[[ EXTRACT TO READ open ]]

# A/C Question



## digitalplumber (Jul 8, 2011)

93 degrees temperature out and gauges say 30/190. According to Ford spec chart for ac, the low side is low and the high side is within range.

Thoughts about these numbers? A/C is cycling at 46 degrees and kicks back in at 56 degrees, then starts all over.


----------



## 47_47 (Sep 11, 2007)

Both pressures seem low, probably low on charge. Open all car windows, set a fan aiming at the condenser, max AC, blower on high. Increase and hold engine speed to about 2,000 RPM's. Let gauges stabilize and what are they?

There is a Ford tech on here, if he answers, listen to him.


----------



## cjm94 (Sep 25, 2011)

My guess would be a little low too. At that ambient temp high side should be in the low to mid 200's. Low side is usually low 40's. If it is cycling fast it is a good sign of low charge. It should have dye in from the factory if it is a newer car to help find leaks.


----------



## digitalplumber (Jul 8, 2011)

cjm94 said:


> My guess would be a little low too. At that ambient temp high side should be in the low to mid 200's. Low side is usually low 40's. If it is cycling fast it is a good sign of low charge. It should have dye in from the factory if it is a newer car to help find leaks.


New truck, 2013 bought last November. Its not a rapid on off cycle like you get with a system that is known low, but cycles regularly (constantly) off at the low end at 44-46 degrees and back on when it hits 56 degrees.

Its under warranty so I guess I need to take in?


----------



## cjm94 (Sep 25, 2011)

Could be temp blend door actuator sticking. I have seen quite a few fail causing warm air when asking for cold. Not uncommon to cycle like that.


----------

[[ EXTRACT TO READ closed ]]

## WORK TASK A
In the records below, copy the lines word for word, starting at the line containing "The total number" and ending after the line containing "or empty object".

[[ DATA FOR THIS TASK open ]]

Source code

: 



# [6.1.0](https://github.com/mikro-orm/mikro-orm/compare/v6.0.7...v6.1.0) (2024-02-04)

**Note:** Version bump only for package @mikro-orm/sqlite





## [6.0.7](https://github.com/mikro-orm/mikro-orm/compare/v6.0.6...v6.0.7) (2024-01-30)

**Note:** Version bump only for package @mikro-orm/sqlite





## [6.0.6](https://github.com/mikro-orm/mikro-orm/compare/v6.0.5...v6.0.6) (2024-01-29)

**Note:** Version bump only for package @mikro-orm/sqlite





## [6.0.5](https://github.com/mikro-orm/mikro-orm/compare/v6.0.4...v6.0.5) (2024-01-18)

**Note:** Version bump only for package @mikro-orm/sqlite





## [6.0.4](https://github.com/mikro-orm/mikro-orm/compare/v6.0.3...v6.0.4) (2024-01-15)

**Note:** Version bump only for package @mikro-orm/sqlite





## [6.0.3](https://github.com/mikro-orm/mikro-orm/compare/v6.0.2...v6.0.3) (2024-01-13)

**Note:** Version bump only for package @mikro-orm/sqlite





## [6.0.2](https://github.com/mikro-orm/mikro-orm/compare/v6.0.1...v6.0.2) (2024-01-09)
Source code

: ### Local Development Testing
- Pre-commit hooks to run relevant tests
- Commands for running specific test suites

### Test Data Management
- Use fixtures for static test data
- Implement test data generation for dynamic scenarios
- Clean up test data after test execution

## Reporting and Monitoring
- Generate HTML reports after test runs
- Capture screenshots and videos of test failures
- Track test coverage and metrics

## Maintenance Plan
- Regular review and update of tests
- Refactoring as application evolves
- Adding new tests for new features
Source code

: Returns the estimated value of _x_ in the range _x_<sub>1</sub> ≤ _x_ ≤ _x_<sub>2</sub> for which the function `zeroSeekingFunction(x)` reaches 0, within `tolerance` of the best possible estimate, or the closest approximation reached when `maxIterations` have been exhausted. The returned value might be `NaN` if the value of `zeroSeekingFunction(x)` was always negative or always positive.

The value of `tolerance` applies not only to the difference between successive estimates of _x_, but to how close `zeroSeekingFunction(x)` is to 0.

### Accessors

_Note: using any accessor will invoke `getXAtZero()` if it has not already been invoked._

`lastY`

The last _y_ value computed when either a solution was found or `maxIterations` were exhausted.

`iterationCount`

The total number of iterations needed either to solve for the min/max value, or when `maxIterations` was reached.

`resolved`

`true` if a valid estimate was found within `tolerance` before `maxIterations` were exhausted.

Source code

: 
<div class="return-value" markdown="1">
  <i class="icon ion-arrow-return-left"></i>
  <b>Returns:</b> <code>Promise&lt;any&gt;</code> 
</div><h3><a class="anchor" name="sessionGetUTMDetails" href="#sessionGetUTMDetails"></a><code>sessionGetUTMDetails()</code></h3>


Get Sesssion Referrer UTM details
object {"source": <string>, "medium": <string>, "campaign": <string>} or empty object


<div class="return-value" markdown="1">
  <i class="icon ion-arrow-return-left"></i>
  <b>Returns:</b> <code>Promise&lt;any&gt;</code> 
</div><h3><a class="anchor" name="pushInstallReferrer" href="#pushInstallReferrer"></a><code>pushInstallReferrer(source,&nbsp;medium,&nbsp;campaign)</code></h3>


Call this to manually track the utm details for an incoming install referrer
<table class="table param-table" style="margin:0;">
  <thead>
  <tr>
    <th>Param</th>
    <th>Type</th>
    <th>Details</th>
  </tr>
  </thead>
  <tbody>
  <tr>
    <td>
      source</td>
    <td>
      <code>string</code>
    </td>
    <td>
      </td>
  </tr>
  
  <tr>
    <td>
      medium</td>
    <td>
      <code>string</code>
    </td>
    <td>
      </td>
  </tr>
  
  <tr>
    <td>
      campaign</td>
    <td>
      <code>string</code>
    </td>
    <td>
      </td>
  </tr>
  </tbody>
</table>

[[ DATA FOR THIS TASK closed ]]

## WORK TASK B
Reproduce the passage from the A/C forum thread word for word, starting at the words "## 47_47 (Sep" and ending after "listen to him.".

## FINAL ANSWER A
The total number of iterations needed either to solve for the min/max value, or when `maxIterations` was reached.

`resolved`

`true` if a valid estimate was found within `tolerance` before `maxIterations` were exhausted.

Source code

: 
<div class="return-value" markdown="1">
  <i class="icon ion-arrow-return-left"></i>
  <b>Returns:</b> <code>Promise&lt;any&gt;</code> 
</div><h3><a class="anchor" name="sessionGetUTMDetails" href="#sessionGetUTMDetails"></a><code>sessionGetUTMDetails()</code></h3>


Get Sesssion Referrer UTM details
object {"source": <string>, "medium": <string>, "campaign": <string>} or empty object

## FINAL ANSWER B
## 47_47 (Sep 11, 2007)

Both pressures seem low, probably low on charge. Open all car windows, set a fan aiming at the condenser, max AC, blower on high. Increase and hold engine speed to about 2,000 RPM's. Let gauges stabilize and what are they?

There is a Ford tech on here, if he answers, listen to him.